Reflections on Kaggle competition [CommonLit Readability Prize]

4 minute read

The CommonLit Readability Prize was my second Kaggle competition, as well as my worst leaderboard finish. In retrospect, it was a great learning opportunity and I’m still only a little disappointed that I didn’t rank higher. Here are some details about what I learned, what I was impressed by, and what I would do differently in the future.

open books
Hh1718, CC BY-SA 4.0 https://creativecommons.org/licenses/by-sa/4.0, via Wikimedia Commons

Competition Details 🏆

The task for the competition was to rate the readability of a passage of text - basically assigning a grade level based on the difficulty of the passage. For 99% of the participants this task seemed like a straightforward regression problem, but some interesting approaches emerged after the competition ended. Transformers were, of course, necessary to do well. The competition had over 3000 teams which I think was due to the fact that there was a large amount of prize money and students who would normally be in school having more free time during the summer.

Defining Readability 📚

Readability is pretty subjective, so the hosts got many teachers from grades 3-12 to do pairwise comparisons between book excerpts. That is, the task for each teacher was to decide, given two texts, which one was relatively harder/easier to read. After getting over 100k pairwise comparisons, they used a Bradley-Terry (BT) Model to get values for all excerpts.

Approaches

Since the training data was basically a text and a number (the readability score), most participants turned it into a regression task. Give the model a bit of text and the model will output a score. Many of the winning solutions used this, but after the competition ended, a few people shared how they tried implementing pairwise models.

In essence, the pairwise model takes two texts as input and then gives a score for how much harder/easier one text is over the other. If one of those texts has a known readability score, such as those that are in the training data, the unlabeled text can be assigned a score based on the known score and the model’s prediction of the relative difference in readability.

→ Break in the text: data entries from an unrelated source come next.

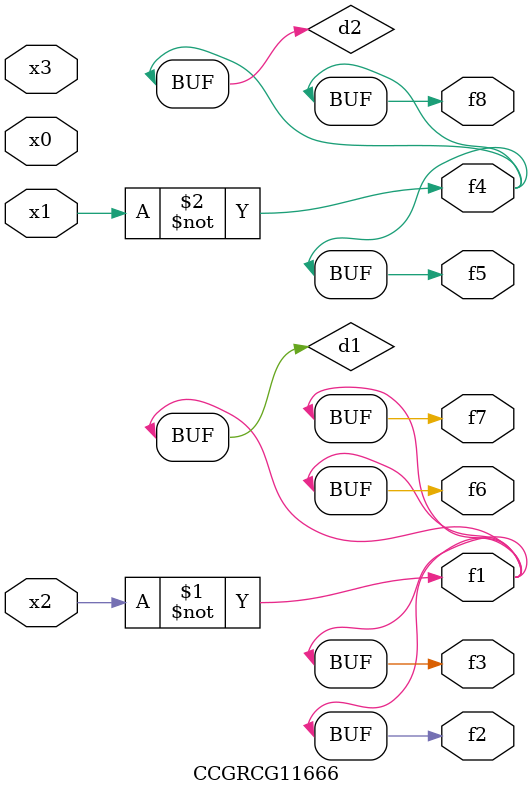
<source format=v>
module CCGRCG11666(
	input x0, x1, x2, x3,
	output f1, f2, f3, f4, f5, f6, f7, f8
);

	wire d1, d2;

	xnor (d1, x2);
	not (d2, x1);
	assign f1 = d1;
	assign f2 = d1;
	assign f3 = d1;
	assign f4 = d2;
	assign f5 = d2;
	assign f6 = d1;
	assign f7 = d1;
	assign f8 = d2;
endmodule

</source>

I’m probably not doing the explanation justice, so please refer to the following posts.

I don’t think the pairwise approach was able to surpass the regression approach, but I think it could potentially be used again in future competitions, such as this one: Jigsaw Rate Severity of Toxic Comments - Rank relative ratings of toxicity between comments

To summarize the various techniques that the top solutions used, here is a quick list.

  • In-domain pre-training to adapt language models to this type of text.
  • Pseudo-labeling on unlabeled text and then training on the pseudo-labels.
    • The unlabeled text came from sources similar to what was used for in-domain pre-training.
  • Ensembling models
    • Some of the top approaches used over 10 different models with different architectures, different training schemes, and different sizes.
  • Adjusting predictions to have the same mean score as the training data
  • Using SVR on top of model predictions
  • Not using dropout when fine-tuning

The magic of no dropout ✨

One interesting discovery during this competition was the bizarre effect of dropout when using transformer models for regression. Typically dropout is essential to prevent overfitting, but if a transformer is being used for regression, dropout will actually hurt the performance.  It seems hard to believe but it actually made a substantial difference.  Some users did some digging and found published articles claiming that dropout for classification is fine because the magnitude of the outputs does not really matter – as long as the relative values produce the right answer when taking the greatest value, it doesn’t matter how big or small that output is.  With regression, the magnitude of the output is precisely what you need fine control over. Here is a discussion on it.

Lessons Learned 👨‍🏫

Looking back, I can identify two main reasons why I struggled: working alone and refusing to use public notebooks. Due to a combination of factors I decided to fly solo, which meant I was able to learn a lot, but it also meant I went slowly and didn’t have great support when running into problems. This was useful for learning purposes but it wasted a lot of valuable time when there were good public notebooks and models available. I realized how foolish my decision was when I read how the person who got 1st place used the public notebooks to make even better models.  I’m still a little salty that I didn’t do better, but I’m taking it as a learning opportunity and moving forward. 🤷‍♂️ Onto the next one!